▶ TASK DETAILS
Copy every line of text in the data below without any change, and leave the pictures out of your copy.

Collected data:
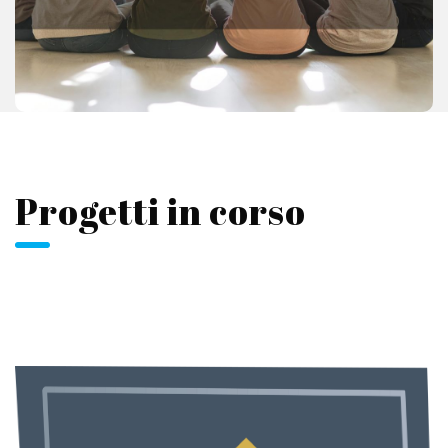
più giusti e sostenibili.
VAI ALLA SEZIONE
Progetti in corso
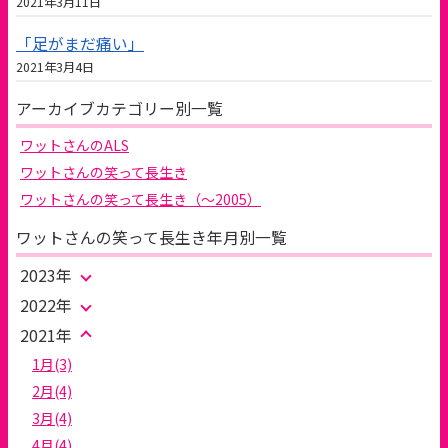
2021年3月11日
「足がまだ痛い」
2021年3月4日
アーカイブカテゴリー別一覧
ワットさんのALS
ワットさんの笑って長生き
ワットさんの笑って長生き（～2005）
ワットさんの笑って長生き年月別一覧
2023年
2022年
2021年
1月(3)
2月(4)
3月(4)
4月(4)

▶ RESPONSE
più giusti e sostenibili.
VAI ALLA SEZIONE
Progetti in corso
2021年3月11日
「足がまだ痛い」
2021年3月4日
アーカイブカテゴリー別一覧
ワットさんのALS
ワットさんの笑って長生き
ワットさんの笑って長生き（～2005）
ワットさんの笑って長生き年月別一覧
2023年
2022年
2021年
1月(3)
2月(4)
3月(4)
4月(4)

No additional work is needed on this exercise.